His argument proceeds as follows:-
If there has been a refusal of a protection claim, there is an appealable decision. If there has not, a preliminary ruling will conclude that there is no such decision and the FtT has no jurisdiction.
As the issue of whether the further representations are a fresh claim is an integral part of the question whether there has been a protection claim made and refused, it is necessary for the FtT judge to reach a view on that issue.
Whether or not the claim for protection is a fresh claim is a matter of fact for determination by the FtT judge in the same way as is a dispute as to whether a fee had been paid and accordingly whether a proper application had been made is a matter for the FtT judge to decide: see Basnet [2012] UKUT 113 (IAC) and R (Khan) v SSHD [2015] UKUT 353 (IAC).
Attractively as Mr Mackenzie has presented his submissions to us, we are unable to agree with them.
In our view, notwithstanding the significant change in s.82 from a right of appeal against an immigration decision on a protection ground to a right of appeal against a protection decision itself, Parliament can be presumed to have legislated against the background of satisfaction with the previous law as declared in ZA Nigeria. There is no indication in the amendments made, that it was intended to transfer responsibility for the categorisation decision of whether a claim is a fresh claim to the FtT. Indeed the general purpose of the 2014 amendments was to reduce the appellate jurisdiction of the FtT.
Second, we do not agree that an assessment of whether a protection claim is a fresh claim is a question of jurisdictional fact to be determined by the FtT judge. In our judgment it remains a matter of assessment and evaluation by the SSHD subject to supervision in judicial review. Both the High Court and the Court of Appeal decisions in Cakabay are to this effect and nothing in the legislative changes suggests that a new approach must now be taken. We do not accept that these decisions are explained merely because the judicial review court does not apply the approach of jurisdictional fact rather than public law review on rationality grounds.
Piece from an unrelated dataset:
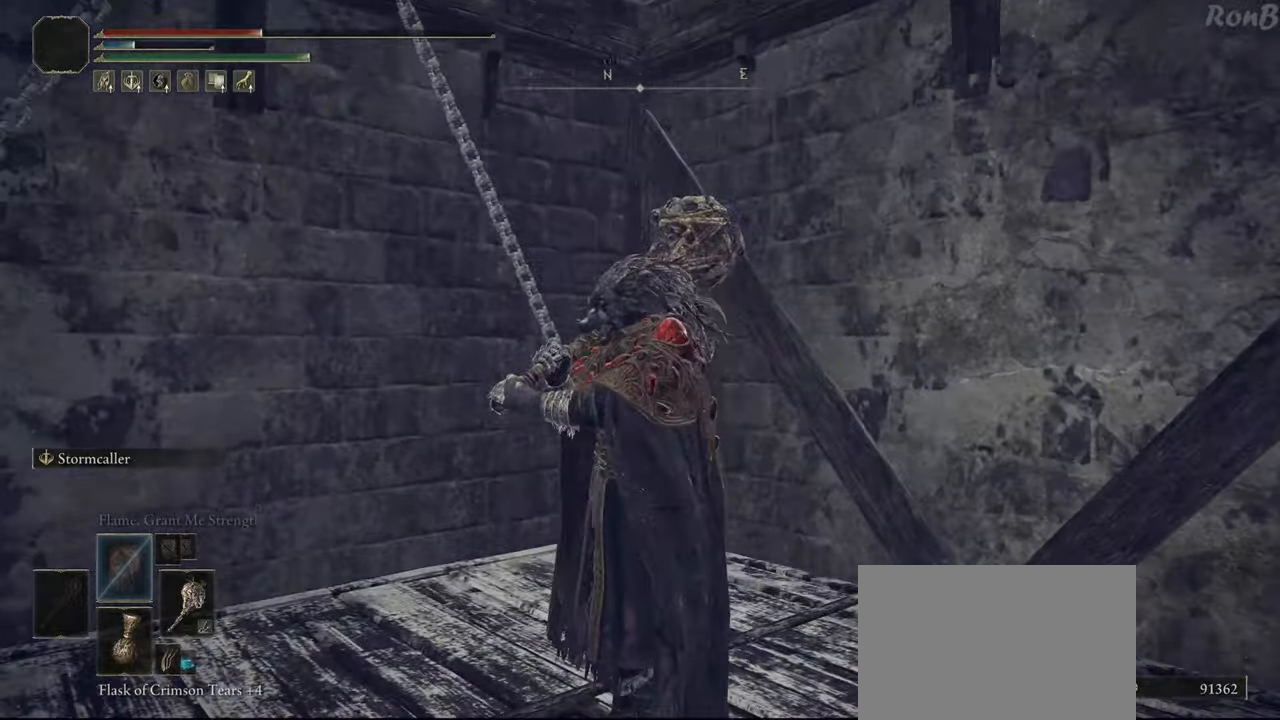
{"buttons": [], "left_stick": "center", "right_stick": "center", "events": []}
Third, we do not accept that the Secretary of State refused a protection claim when she rationally concludes that the claim before her is not a fresh claim. Mr Mackenzie’s reliance on the decisions in Basnet and Khan does not avail him. The UT subsequently decided in the case of Ved [2014] UKUT 150 (IAC) that a decision that no valid application has been made and no immigration decision is required to respond to it is not itself an appealable decision, and there is no jurisdiction in the FtT judge to examine the facts for himself and conclude that as a valid application had in fact been made there ought to have been an immigration decision in response to it.
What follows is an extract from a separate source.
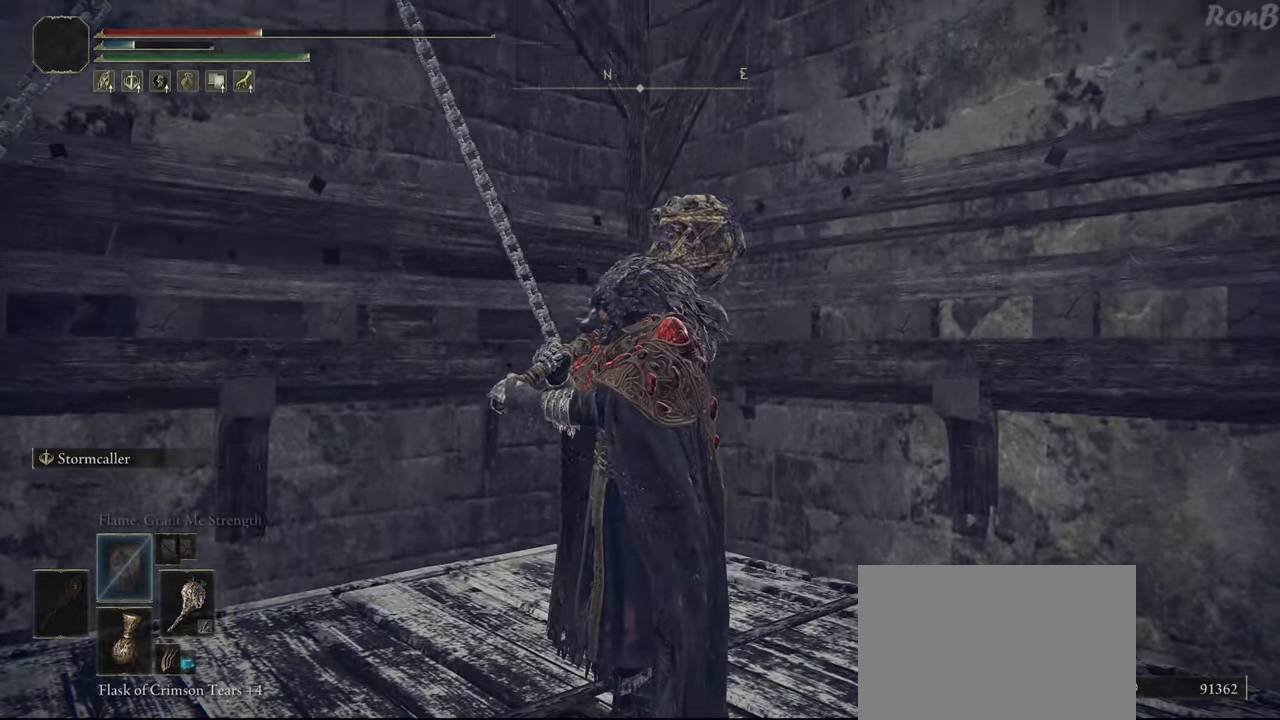
{"buttons": [], "left_stick": "center", "right_stick": "center", "events": []}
Here, the rationality of the Secretary of State’s decision is not in issue. Mr Mackenzie does not in addition to the challenge to the FtT decision contend that the SSHD’s assessment was flawed; the application rests on the proposition that a new decision can be made by the FtT judge on this issue. We consider that this case falls on the Ved side as opposed to the Basnet side of the line as regards the limits of the FtT‘s ability to determine whether it has jurisdiction to determine an appeal. In our view there can be no decision to refuse a protection claim where the representations are not recognised (rationally) to be a protection claim.
For these three reasons we are satisfied that the FtT judge reached the right conclusion that there was no right of appeal to the FtT, although for different reasons than he gave. Accordingly this application is refused.